When the string "function" is part of a line in the data below, report the whole line.

[[ Stored data, beginning ]]

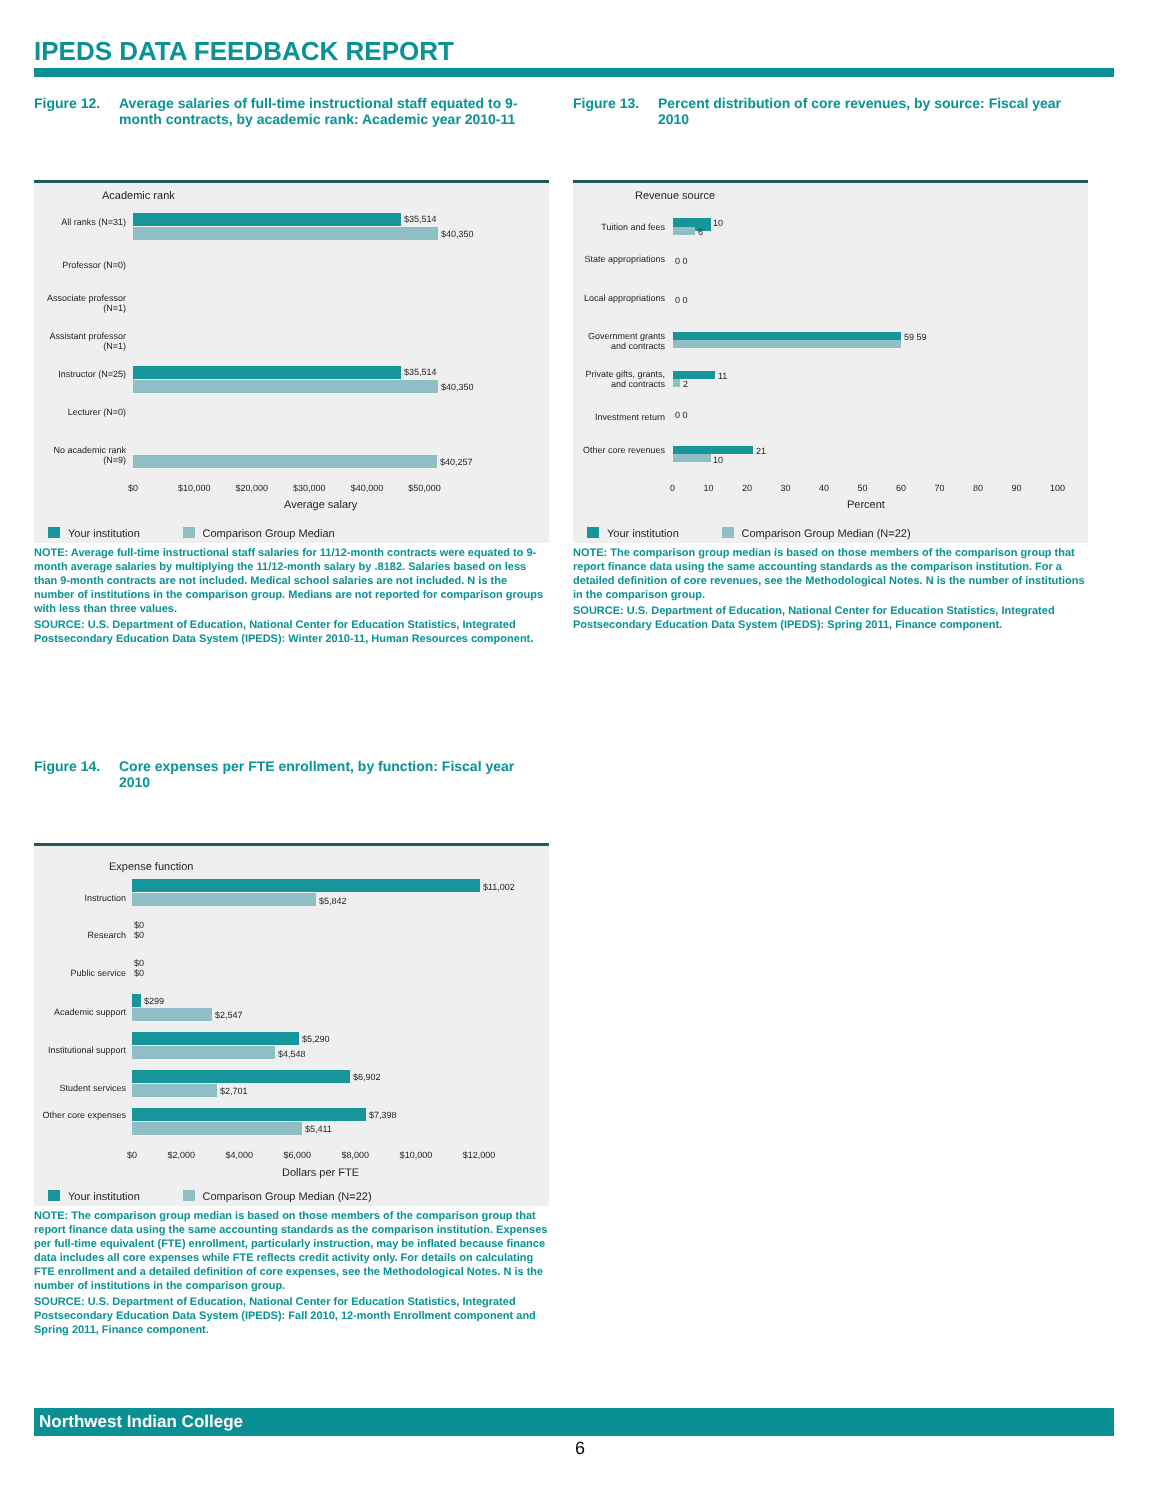IPEDS DATA FEEDBACK REPORT
Figure 12. Average salaries of full-time instructional staff equated to 9-month contracts, by academic rank: Academic year 2010-11
Academic rank
All ranks (N=31) $35,514
$40,350
Professor (N=0)
Associate professor (N=1)
Assistant professor (N=1)
Instructor (N=25) $35,514
$40,350
Lecturer (N=0)
No academic rank (N=9)
$40,257
$0 $10,000 $20,000 $30,000 $40,000 $50,000
Average salary
Your institution Comparison Group Median
NOTE: Average full-time instructional staff salaries for 11/12-month contracts were equated to 9-month average salaries by multiplying the 11/12-month salary by .8182. Salaries based on less than 9-month contracts are not included. Medical school salaries are not included. N is the number of institutions in the comparison group. Medians are not reported for comparison groups with less than three values.
SOURCE: U.S. Department of Education, National Center for Education Statistics, Integrated Postsecondary Education Data System (IPEDS): Winter 2010-11, Human Resources component.
Figure 13. Percent distribution of core revenues, by source: Fiscal year 2010
Revenue source
Tuition and fees 10
6
State appropriations
0 0
Local appropriations
0 0
Government grants and contracts
59 59
Private gifts, grants, and contracts
11
2
Investment return 0 0
Other core revenues
21
10
0 10 20 30 40 50 60 70 80 90 100
Percent
Your institution Comparison Group Median (N=22)
NOTE: The comparison group median is based on those members of the comparison group that report finance data using the same accounting standards as the comparison institution. For a detailed definition of core revenues, see the Methodological Notes. N is the number of institutions in the comparison group.
SOURCE: U.S. Department of Education, National Center for Education Statistics, Integrated Postsecondary Education Data System (IPEDS): Spring 2011, Finance component.
Figure 14. Core expenses per FTE enrollment, by function: Fiscal year 2010
Expense function
Instruction
$11,002
$5,842
Research
$0
$0
Public service
$0
$0
Academic support
$299
$2,547
Institutional support
$5,290
$4,548
Student services
$6,902
$2,701
Other core expenses
$7,398
$5,411
$0 $2,000 $4,000 $6,000 $8,000 $10,000 $12,000
Dollars per FTE
Your institution Comparison Group Median (N=22)
NOTE: The comparison group median is based on those members of the comparison group that report finance data using the same accounting standards as the comparison institution. Expenses per full-time equivalent (FTE) enrollment, particularly instruction, may be inflated because finance data includes all core expenses while FTE reflects credit activity only. For details on calculating FTE enrollment and a detailed definition of core expenses, see the Methodological Notes. N is the number of institutions in the comparison group.
SOURCE: U.S. Department of Education, National Center for Education Statistics, Integrated Postsecondary Education Data System (IPEDS): Fall 2010, 12-month Enrollment component and Spring 2011, Finance component.
Northwest Indian College
6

[[ Stored data, end ]]

Solution for this exercise
Figure 14. Core expenses per FTE enrollment, by function: Fiscal year 2010
Expense function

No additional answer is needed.